El expresidente de Estados Unidos y actual candidato republicano, Donald Trump, ha generado polémica tras declarar que evalúa la posibilidad de deportar a Elon Musk, el empresario de origen sudafricano nacionalizado estadounidense en 2002. En una entrevista realizada fuera de la Casa Blanca, Trump fue consultado sobre su relación con Musk, a lo que respondió: “Tendremos que revisarlo”, dejando abierta la posibilidad de una medida que ha sido calificada como extrema e inconstitucional por expertos.
Esta declaración marca un nuevo punto de tensión entre ambos personajes, quienes fueron aliados durante la campaña presidencial de 2024. Ahora distanciados, Trump ha criticado duramente a Musk, acusándolo de beneficiarse de millonarios subsidios estatales durante años. En una reciente publicación en Truth Social, el republicano aseguró que Musk “ha recibido más que cualquier otra persona en la historia” y que, sin esos recursos, sus empresas habrían fracasado. Incluso insinuó que, de no ser por ese apoyo, el magnate tendría que haber regresado a Sudáfrica.

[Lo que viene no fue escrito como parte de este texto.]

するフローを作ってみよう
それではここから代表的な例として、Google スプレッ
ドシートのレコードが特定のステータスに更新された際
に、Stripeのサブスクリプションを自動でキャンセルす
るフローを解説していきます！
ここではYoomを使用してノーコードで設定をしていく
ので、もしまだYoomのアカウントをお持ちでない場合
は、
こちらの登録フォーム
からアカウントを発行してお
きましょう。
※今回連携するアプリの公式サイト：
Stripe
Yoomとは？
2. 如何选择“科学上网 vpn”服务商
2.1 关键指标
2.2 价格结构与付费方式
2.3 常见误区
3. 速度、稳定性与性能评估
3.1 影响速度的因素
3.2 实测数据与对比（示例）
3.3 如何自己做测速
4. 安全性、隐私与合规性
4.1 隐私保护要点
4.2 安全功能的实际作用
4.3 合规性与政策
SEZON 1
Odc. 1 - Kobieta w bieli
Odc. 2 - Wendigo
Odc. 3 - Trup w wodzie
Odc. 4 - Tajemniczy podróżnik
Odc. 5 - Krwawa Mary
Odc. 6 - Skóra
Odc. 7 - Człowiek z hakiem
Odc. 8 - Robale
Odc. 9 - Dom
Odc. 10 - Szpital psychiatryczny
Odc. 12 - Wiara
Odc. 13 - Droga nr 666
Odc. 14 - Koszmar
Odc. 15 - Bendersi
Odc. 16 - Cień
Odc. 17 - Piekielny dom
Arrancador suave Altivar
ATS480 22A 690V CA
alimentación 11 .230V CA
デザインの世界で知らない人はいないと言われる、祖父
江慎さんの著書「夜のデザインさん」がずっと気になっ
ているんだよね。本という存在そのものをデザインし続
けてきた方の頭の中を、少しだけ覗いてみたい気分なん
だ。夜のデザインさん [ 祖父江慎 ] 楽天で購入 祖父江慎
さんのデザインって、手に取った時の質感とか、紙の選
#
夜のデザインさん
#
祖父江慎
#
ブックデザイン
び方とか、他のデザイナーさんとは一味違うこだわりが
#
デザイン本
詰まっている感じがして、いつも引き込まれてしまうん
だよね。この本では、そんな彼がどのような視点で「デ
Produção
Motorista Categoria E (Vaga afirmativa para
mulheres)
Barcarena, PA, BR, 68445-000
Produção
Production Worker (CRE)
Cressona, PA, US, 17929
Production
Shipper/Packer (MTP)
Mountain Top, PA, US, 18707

La respuesta de Elon Musk no se hizo esperar. Desde su cuenta en X (antes Twitter), el CEO de Tesla y SpaceX respondió sin mencionar directamente la amenaza de deportación, pero sí apuntó contra la postura del exmandatario. “Abuso de poder”, escribió, en alusión a los recortes fiscales propuestos por Trump y la contradicción con su discurso antiinmigración. Musk también dejó abierta una encuesta a sus seguidores con la pregunta: “¿Debería permitirse eso?”, desatando un amplio debate en redes.
Legalmente, la deportación de Elon Musk es altamente improbable. Según las leyes de inmigración de Estados Unidos, un ciudadano naturalizado no puede ser expulsado del país a menos que se demuestre que obtuvo su ciudadanía mediante fraude o tergiversación intencional, lo cual requiere un proceso judicial complejo y prolongado. Musk obtuvo la nacionalidad estadounidense en 2002 tras cumplir con todos los requisitos legales.
En medio de esta nueva confrontación, Musk ha insinuado la posibilidad de formar un nuevo partido político. En sus últimas declaraciones, criticó el “gasto demencial” del Gobierno y aseguró que Estados Unidos necesita una fuerza política que represente verdaderamente a los ciudadanos. Esta creciente disputa entre dos de las figuras más influyentes del país podría tener consecuencias políticas significativas de cara a las elecciones presidenciales de 2028.